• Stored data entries
--------------------------------------------------

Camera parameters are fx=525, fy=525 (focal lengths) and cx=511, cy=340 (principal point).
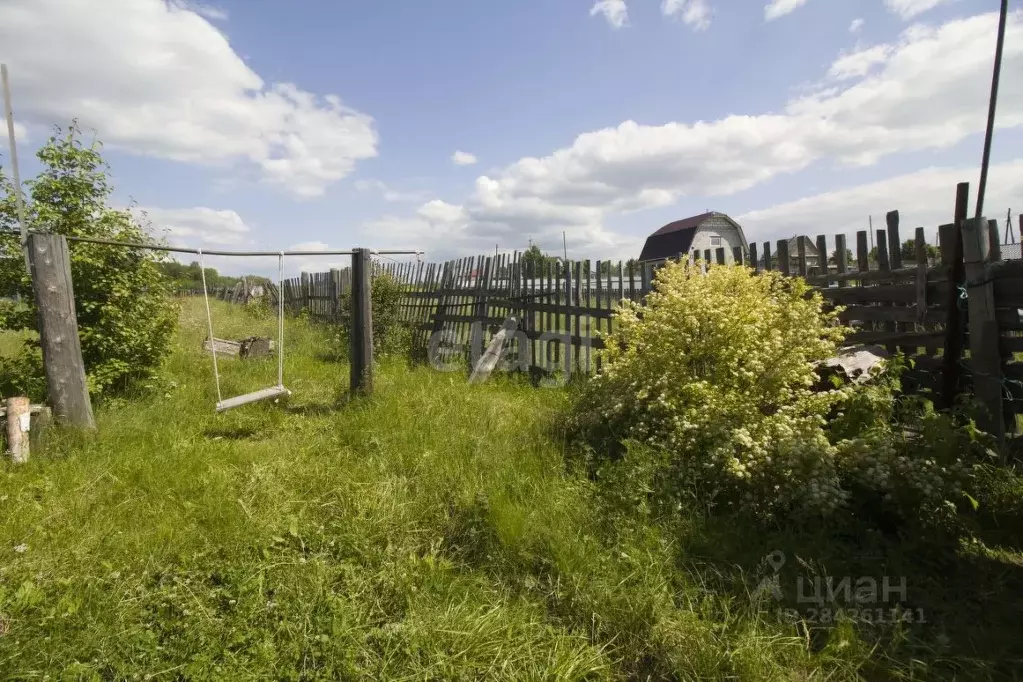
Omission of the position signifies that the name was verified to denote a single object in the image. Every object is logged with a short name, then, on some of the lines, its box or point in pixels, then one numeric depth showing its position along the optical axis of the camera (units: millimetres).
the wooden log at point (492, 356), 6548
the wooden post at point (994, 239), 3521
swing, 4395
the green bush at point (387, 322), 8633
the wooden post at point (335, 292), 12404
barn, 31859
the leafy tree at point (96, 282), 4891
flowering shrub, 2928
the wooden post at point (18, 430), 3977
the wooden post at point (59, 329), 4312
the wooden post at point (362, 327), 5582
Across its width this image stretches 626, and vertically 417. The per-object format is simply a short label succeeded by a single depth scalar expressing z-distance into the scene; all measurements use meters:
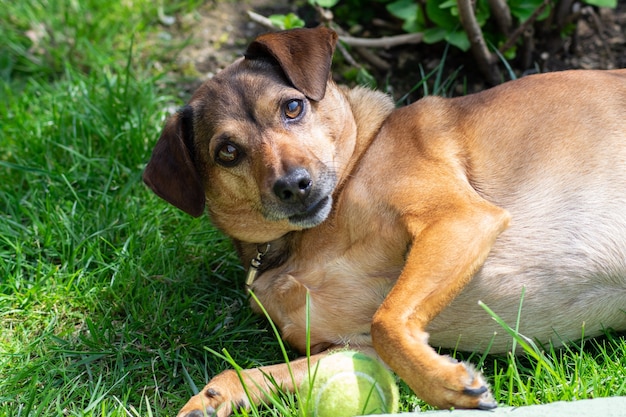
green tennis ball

--------------------------------------------------

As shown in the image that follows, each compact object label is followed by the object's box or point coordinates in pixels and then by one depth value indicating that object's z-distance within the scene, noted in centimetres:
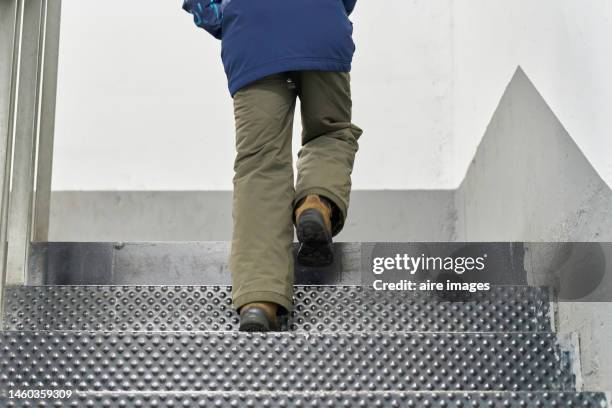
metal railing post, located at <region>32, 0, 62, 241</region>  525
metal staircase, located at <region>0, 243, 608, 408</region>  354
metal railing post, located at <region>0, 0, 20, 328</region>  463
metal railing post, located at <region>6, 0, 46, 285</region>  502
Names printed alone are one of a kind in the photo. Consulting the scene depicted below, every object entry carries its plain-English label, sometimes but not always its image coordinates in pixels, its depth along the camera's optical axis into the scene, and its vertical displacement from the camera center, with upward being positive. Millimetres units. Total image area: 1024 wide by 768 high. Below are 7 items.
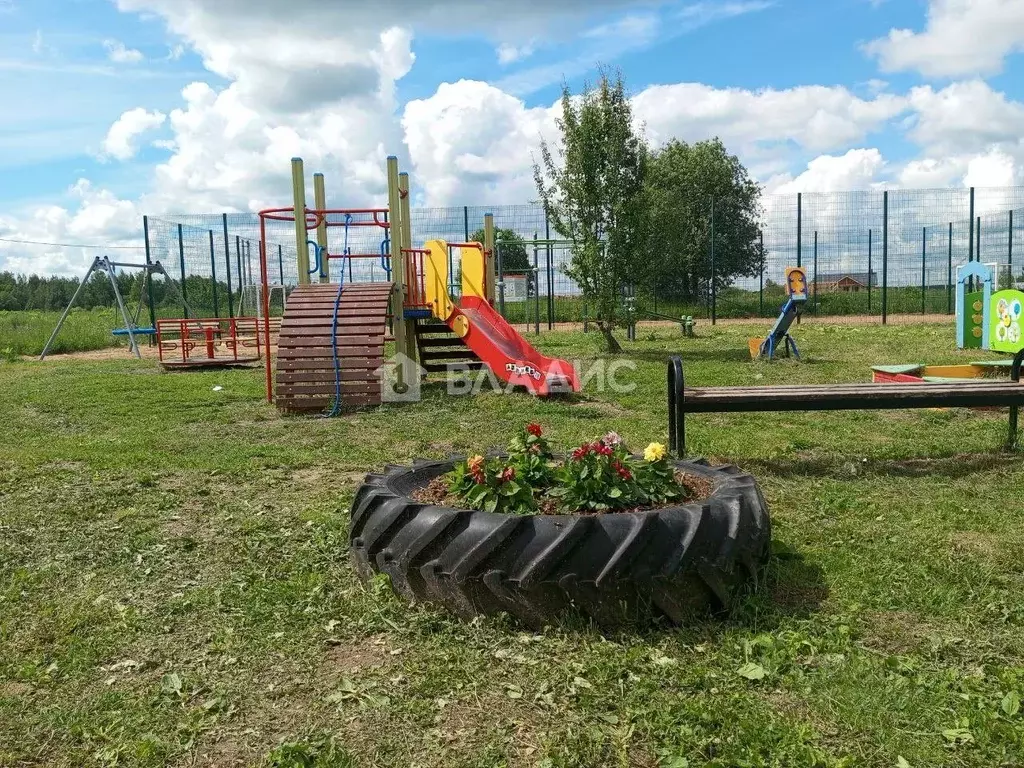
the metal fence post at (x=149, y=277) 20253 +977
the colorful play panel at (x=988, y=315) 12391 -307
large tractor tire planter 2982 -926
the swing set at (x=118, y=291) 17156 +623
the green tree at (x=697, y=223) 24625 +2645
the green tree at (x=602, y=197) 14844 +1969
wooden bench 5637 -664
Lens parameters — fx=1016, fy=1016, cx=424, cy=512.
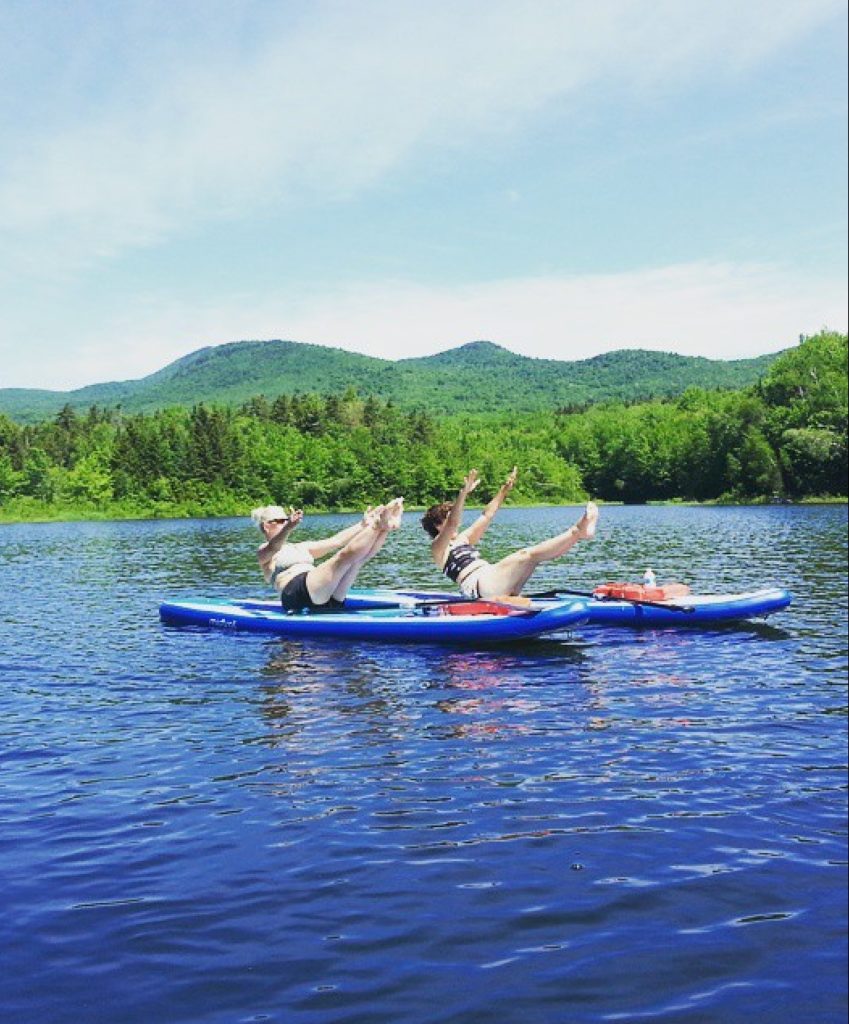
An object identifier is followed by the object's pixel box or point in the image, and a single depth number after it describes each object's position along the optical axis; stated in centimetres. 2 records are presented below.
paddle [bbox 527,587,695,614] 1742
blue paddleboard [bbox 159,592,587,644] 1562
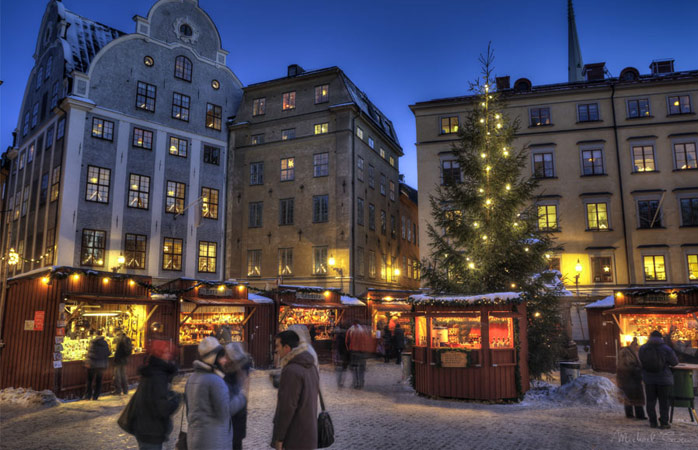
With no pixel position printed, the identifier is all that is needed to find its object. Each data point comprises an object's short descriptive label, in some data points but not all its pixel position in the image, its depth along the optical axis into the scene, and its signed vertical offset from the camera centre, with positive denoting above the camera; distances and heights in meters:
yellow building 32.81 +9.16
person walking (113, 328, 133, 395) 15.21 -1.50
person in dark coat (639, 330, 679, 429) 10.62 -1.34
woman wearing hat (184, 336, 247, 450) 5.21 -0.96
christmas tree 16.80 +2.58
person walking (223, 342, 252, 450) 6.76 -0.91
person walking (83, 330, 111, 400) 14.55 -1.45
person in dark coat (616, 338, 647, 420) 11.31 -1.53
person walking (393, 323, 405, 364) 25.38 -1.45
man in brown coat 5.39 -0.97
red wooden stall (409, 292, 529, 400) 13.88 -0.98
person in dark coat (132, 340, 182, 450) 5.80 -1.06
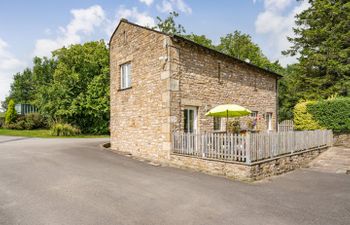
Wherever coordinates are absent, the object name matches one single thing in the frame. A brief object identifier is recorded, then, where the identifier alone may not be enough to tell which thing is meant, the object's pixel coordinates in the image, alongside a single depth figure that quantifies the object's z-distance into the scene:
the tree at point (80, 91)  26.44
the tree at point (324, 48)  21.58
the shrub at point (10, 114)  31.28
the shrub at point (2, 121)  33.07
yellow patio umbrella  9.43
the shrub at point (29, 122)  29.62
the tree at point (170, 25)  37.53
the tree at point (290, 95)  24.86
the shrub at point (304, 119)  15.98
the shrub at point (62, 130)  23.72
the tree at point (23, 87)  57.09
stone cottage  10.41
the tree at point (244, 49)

--------------------------------------------------

• ACTION ITEM
Going by the data above, the answer is exactly the lines from the one holding "the wooden post at point (59, 329), 4312" to the one holding "green tennis ball", both kept, with the pictures left out.

• COMPLETED TASK
the wooden post at point (59, 329), 4312
the wooden post at point (362, 327), 5582
Across its width this image stretches 626, and vertically 417. The per-object format is simply a short label succeeded by a single depth scalar expressing z-distance into the scene; all measurements use meters:
green tennis ball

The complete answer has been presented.